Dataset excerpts
----------

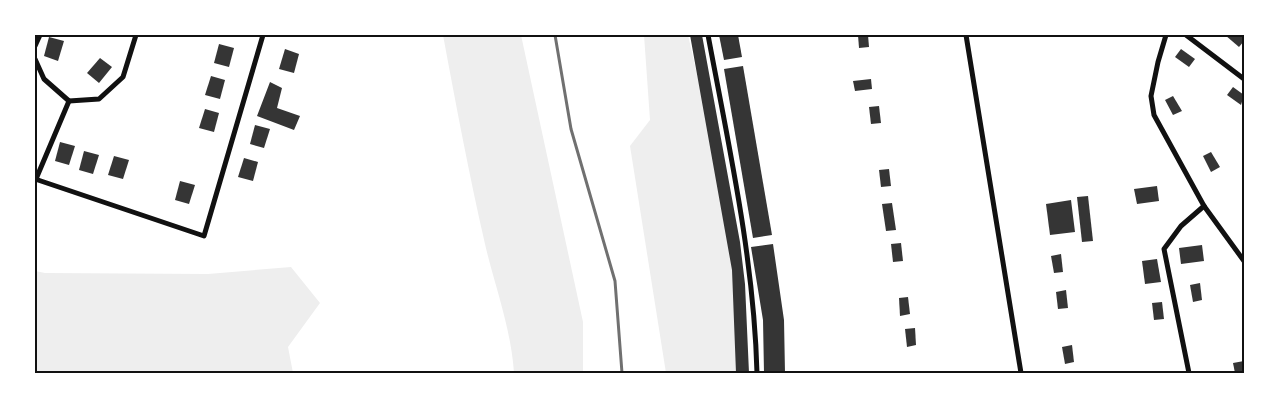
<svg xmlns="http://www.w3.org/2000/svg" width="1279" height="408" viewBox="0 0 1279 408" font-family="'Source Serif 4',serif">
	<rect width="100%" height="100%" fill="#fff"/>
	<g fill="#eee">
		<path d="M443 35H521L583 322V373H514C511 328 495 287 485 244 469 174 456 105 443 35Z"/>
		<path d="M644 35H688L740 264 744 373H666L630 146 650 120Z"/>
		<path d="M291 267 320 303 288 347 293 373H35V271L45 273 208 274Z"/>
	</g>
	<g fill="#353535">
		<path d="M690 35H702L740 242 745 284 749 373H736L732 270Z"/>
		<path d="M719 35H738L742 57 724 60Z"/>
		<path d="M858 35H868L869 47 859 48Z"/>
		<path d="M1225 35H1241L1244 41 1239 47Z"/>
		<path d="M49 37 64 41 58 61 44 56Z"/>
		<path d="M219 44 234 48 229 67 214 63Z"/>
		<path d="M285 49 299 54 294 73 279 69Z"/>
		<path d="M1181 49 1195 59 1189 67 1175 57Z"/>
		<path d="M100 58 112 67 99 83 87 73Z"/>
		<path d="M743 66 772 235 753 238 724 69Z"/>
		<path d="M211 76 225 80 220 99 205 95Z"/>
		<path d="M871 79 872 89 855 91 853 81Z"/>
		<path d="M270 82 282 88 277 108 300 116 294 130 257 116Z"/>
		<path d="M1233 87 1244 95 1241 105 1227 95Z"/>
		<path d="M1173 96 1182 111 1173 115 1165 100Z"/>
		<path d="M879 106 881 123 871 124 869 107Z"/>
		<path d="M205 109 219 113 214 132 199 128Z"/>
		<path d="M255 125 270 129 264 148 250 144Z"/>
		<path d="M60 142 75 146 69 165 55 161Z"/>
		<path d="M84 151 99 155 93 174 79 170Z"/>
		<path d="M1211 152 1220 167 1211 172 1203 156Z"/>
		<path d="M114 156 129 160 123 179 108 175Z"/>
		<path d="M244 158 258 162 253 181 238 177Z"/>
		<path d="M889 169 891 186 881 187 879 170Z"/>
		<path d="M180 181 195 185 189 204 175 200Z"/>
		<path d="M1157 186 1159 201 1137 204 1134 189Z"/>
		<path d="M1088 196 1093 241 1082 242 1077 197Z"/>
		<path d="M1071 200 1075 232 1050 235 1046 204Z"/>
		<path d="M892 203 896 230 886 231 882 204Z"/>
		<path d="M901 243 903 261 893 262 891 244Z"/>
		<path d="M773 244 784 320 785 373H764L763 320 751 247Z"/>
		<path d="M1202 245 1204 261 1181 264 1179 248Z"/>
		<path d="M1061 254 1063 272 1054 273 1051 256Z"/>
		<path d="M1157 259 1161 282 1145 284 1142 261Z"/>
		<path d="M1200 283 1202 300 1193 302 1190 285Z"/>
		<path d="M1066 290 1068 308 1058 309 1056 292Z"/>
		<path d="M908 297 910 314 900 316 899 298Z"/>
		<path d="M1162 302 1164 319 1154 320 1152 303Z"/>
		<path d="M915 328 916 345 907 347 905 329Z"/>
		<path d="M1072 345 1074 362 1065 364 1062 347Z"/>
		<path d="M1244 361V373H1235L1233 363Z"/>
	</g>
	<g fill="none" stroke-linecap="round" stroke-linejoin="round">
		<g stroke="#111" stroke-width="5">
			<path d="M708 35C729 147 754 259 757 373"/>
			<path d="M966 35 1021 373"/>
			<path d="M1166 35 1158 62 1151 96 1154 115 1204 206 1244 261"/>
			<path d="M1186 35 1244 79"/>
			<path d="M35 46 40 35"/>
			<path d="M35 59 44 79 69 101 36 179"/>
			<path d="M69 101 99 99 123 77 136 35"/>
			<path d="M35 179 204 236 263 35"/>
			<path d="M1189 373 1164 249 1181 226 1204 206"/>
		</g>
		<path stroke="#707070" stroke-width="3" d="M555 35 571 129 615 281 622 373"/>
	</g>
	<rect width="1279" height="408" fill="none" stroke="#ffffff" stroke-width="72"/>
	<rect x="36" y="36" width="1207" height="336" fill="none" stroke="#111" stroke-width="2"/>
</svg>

----------

* _Task_
If pictures are present, they are dropped, and the entries above are written out word for word.

* _Response to the exercise_
<svg xmlns="http://www.w3.org/2000/svg" width="1279" height="408" viewBox="0 0 1279 408" font-family="'Source Serif 4',serif">
	<rect width="100%" height="100%" fill="#fff"/>
	<g fill="#eee">
		<path d="M443 35H521L583 322V373H514C511 328 495 287 485 244 469 174 456 105 443 35Z"/>
		<path d="M644 35H688L740 264 744 373H666L630 146 650 120Z"/>
		<path d="M291 267 320 303 288 347 293 373H35V271L45 273 208 274Z"/>
	</g>
	<g fill="#353535">
		<path d="M690 35H702L740 242 745 284 749 373H736L732 270Z"/>
		<path d="M719 35H738L742 57 724 60Z"/>
		<path d="M858 35H868L869 47 859 48Z"/>
		<path d="M1225 35H1241L1244 41 1239 47Z"/>
		<path d="M49 37 64 41 58 61 44 56Z"/>
		<path d="M219 44 234 48 229 67 214 63Z"/>
		<path d="M285 49 299 54 294 73 279 69Z"/>
		<path d="M1181 49 1195 59 1189 67 1175 57Z"/>
		<path d="M100 58 112 67 99 83 87 73Z"/>
		<path d="M743 66 772 235 753 238 724 69Z"/>
		<path d="M211 76 225 80 220 99 205 95Z"/>
		<path d="M871 79 872 89 855 91 853 81Z"/>
		<path d="M270 82 282 88 277 108 300 116 294 130 257 116Z"/>
		<path d="M1233 87 1244 95 1241 105 1227 95Z"/>
		<path d="M1173 96 1182 111 1173 115 1165 100Z"/>
		<path d="M879 106 881 123 871 124 869 107Z"/>
		<path d="M205 109 219 113 214 132 199 128Z"/>
		<path d="M255 125 270 129 264 148 250 144Z"/>
		<path d="M60 142 75 146 69 165 55 161Z"/>
		<path d="M84 151 99 155 93 174 79 170Z"/>
		<path d="M1211 152 1220 167 1211 172 1203 156Z"/>
		<path d="M114 156 129 160 123 179 108 175Z"/>
		<path d="M244 158 258 162 253 181 238 177Z"/>
		<path d="M889 169 891 186 881 187 879 170Z"/>
		<path d="M180 181 195 185 189 204 175 200Z"/>
		<path d="M1157 186 1159 201 1137 204 1134 189Z"/>
		<path d="M1088 196 1093 241 1082 242 1077 197Z"/>
		<path d="M1071 200 1075 232 1050 235 1046 204Z"/>
		<path d="M892 203 896 230 886 231 882 204Z"/>
		<path d="M901 243 903 261 893 262 891 244Z"/>
		<path d="M773 244 784 320 785 373H764L763 320 751 247Z"/>
		<path d="M1202 245 1204 261 1181 264 1179 248Z"/>
		<path d="M1061 254 1063 272 1054 273 1051 256Z"/>
		<path d="M1157 259 1161 282 1145 284 1142 261Z"/>
		<path d="M1200 283 1202 300 1193 302 1190 285Z"/>
		<path d="M1066 290 1068 308 1058 309 1056 292Z"/>
		<path d="M908 297 910 314 900 316 899 298Z"/>
		<path d="M1162 302 1164 319 1154 320 1152 303Z"/>
		<path d="M915 328 916 345 907 347 905 329Z"/>
		<path d="M1072 345 1074 362 1065 364 1062 347Z"/>
		<path d="M1244 361V373H1235L1233 363Z"/>
	</g>
	<g fill="none" stroke-linecap="round" stroke-linejoin="round">
		<g stroke="#111" stroke-width="5">
			<path d="M708 35C729 147 754 259 757 373"/>
			<path d="M966 35 1021 373"/>
			<path d="M1166 35 1158 62 1151 96 1154 115 1204 206 1244 261"/>
			<path d="M1186 35 1244 79"/>
			<path d="M35 46 40 35"/>
			<path d="M35 59 44 79 69 101 36 179"/>
			<path d="M69 101 99 99 123 77 136 35"/>
			<path d="M35 179 204 236 263 35"/>
			<path d="M1189 373 1164 249 1181 226 1204 206"/>
		</g>
		<path stroke="#707070" stroke-width="3" d="M555 35 571 129 615 281 622 373"/>
	</g>
	<rect width="1279" height="408" fill="none" stroke="#ffffff" stroke-width="72"/>
	<rect x="36" y="36" width="1207" height="336" fill="none" stroke="#111" stroke-width="2"/>
</svg>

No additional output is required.